WRITTEN TASK 1
Copy the stretch of the R grooming-network passage from "Preliminaries" through "no grooming relationship.", switching "matrix" to "table".
WRITTEN TASK 2
Resume the R grooming-network passage after its last sentence and write what comes next.

*** Opening SOURCE PASSAGE ***

The available tools for network analysis in R are mature, but some of the plotting tools are less so, especially those based on ggplot2. In addition, the layout in the plot above is, as far as I can tell, unachievable in R. I will provide examples of a circular layout that is similar in some ways and explore some other layout options that might actually provide a clearer view of the grooming relationships than the original plot.

Preliminaries

As always, I change the R option for importing strings (I find that the default convert to factor causes more problems than it solves).


In [1]:
options(stringsAsFactors=F)

Next, import the data. The data are a matrix of normalized grooming relationship strength, with a value of 1 for the strongest grooming relationship and 0 for no grooming relationship.


In [3]:
dataurl = "https://raw.githubusercontent.com/ryanraaum/bioanth-datasets/master/raw/networkgroom.csv"
dmatrix = as.matrix(read.csv(url(dataurl), row.names=1))

# look at a part of this matrix to see what it looks like
dmatrix[10:15, 10:15]


Out[3]:
F10F11F12F13M12M14
F100.000000000.195121950.390243900.097560980.024390240.00000000
F110.195121950.000000000.048780490.024390240.000000000.26829268
F120.390243900.048780490.000000000.024390240.024390240.00000000
F130.097560980.024390240.024390240.000000000.024390240.07317073
M120.024390240.000000000.024390240.024390240.000000000.00000000
M140.000000000.268292680.000000000.073170730.000000000.00000000

The original plot has the lines ('edges') connecting individuals ('nodes' or 'vertexes') colored differently according to grooming relationship strength, so I will create a function to assign these colors.

*** Closing SOURCE PASSAGE ***
*** Opening GIVEN ENTRIES ***

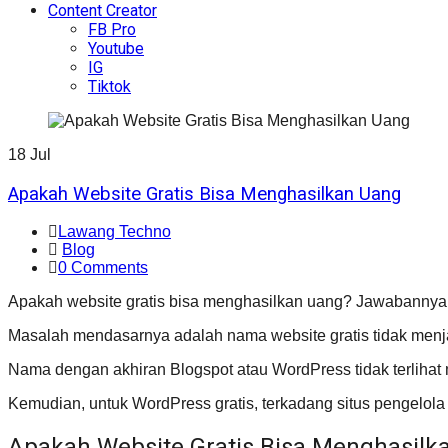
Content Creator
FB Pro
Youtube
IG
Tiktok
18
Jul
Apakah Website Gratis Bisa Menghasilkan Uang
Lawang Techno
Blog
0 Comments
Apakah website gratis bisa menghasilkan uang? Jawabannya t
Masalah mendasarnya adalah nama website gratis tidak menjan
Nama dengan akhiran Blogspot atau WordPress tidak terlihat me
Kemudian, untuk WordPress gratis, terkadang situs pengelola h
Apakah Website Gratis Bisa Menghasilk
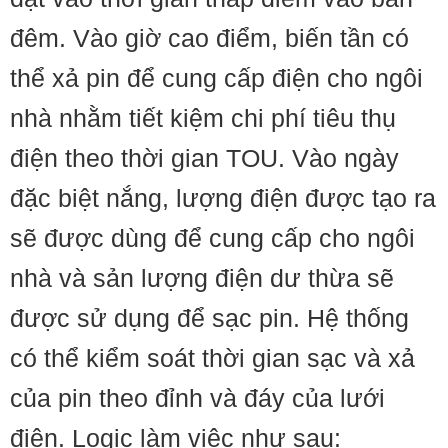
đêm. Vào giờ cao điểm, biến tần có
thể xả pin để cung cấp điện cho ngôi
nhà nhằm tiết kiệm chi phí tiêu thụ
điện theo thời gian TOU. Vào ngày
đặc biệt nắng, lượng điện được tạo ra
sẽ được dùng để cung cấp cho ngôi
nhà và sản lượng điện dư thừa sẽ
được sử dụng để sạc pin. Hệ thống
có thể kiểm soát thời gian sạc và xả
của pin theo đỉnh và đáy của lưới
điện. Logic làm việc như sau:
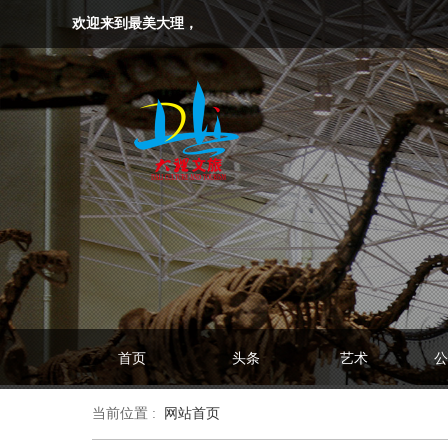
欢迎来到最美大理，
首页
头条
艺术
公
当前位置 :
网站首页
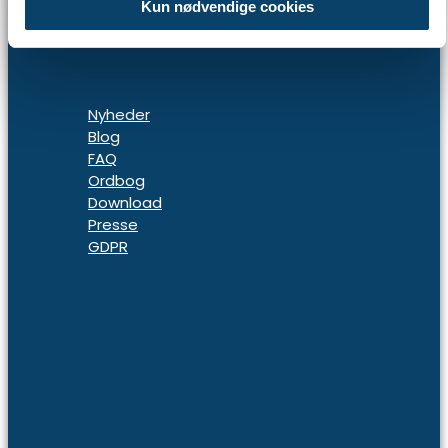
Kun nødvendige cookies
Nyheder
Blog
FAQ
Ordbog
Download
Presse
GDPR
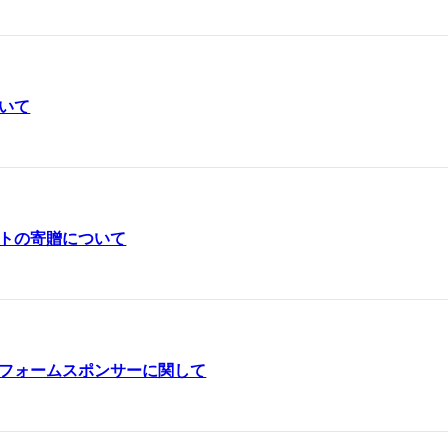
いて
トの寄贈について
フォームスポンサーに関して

*** Closing GIVEN ENTRIES ***

EXPECTED ANSWER 1
Preliminaries

As always, I change the R option for importing strings (I find that the default convert to factor causes more problems than it solves).


In [1]:
options(stringsAsFactors=F)

Next, import the data. The data are a table of normalized grooming relationship strength, with a value of 1 for the strongest grooming relationship and 0 for no grooming relationship.

EXPECTED ANSWER 2
In [4]:
ecolor_map = function(x) {
    if (x < 0.1) {return("#FDEBDD")}
    else if (x >= 0.1 & x < 0.2) {return("#FBBD84")}
    else if (x >= 0.2 & x < 0.3) {return("#FC8B3B")}
    return("#D74701")
}

Plotting approaches

There are no network plotting tools that are a built in part of base R, ggplot2, or lattice. As far as I can tell, there are no network plotting tools in lattice at all.

In addition, there are no standard network data structures in base R. There are two commonly used packages that provide both network data structures and plotting tools (using base R). These are igraph and the statnet packages. Here, I will give examples using both of these.

igraph


In [29]:
library(igraph)

# the matrix of grooming pairwise grooming relationship strength is
# a type of "adjacency matrix" that can easily be turned into a 
# network ('graph') object
g = graph.adjacency(dmatrix, 
                    # undirected = connections are symmetrical
                    mode="undirected", 
                    # store the matrix values > 0 as edge weights
                    weighted=TRUE)

# get the colors for the edges using the function defined earlier
ecolors = sapply(E(g)$weight, ecolor_map)

# plot in circular layout (no available layout in igraph like the original)
plot(g, layout=layout_in_circle, 
        # scale edge width to grooming relationship strength
        edge.width=10*E(g)$weight, 
        # curved lines
        edge.curved=T,
        # color the edges
        edge.color=ecolors,
        # change the background color of the nodes
        vertex.color='cornsilk')


An alternative layout that might provide a clearer visualization is a force-directed layout using the Fruchterman–Reingold algorithm. This is one of a class of algorithms that model the network with mutually repellent nodes that dynamically seek a configuration of lowest energy. As such, the appearance is dependent on the specific starting conditions and will look different every time unless you deliberately set the random number generator seed before plotting.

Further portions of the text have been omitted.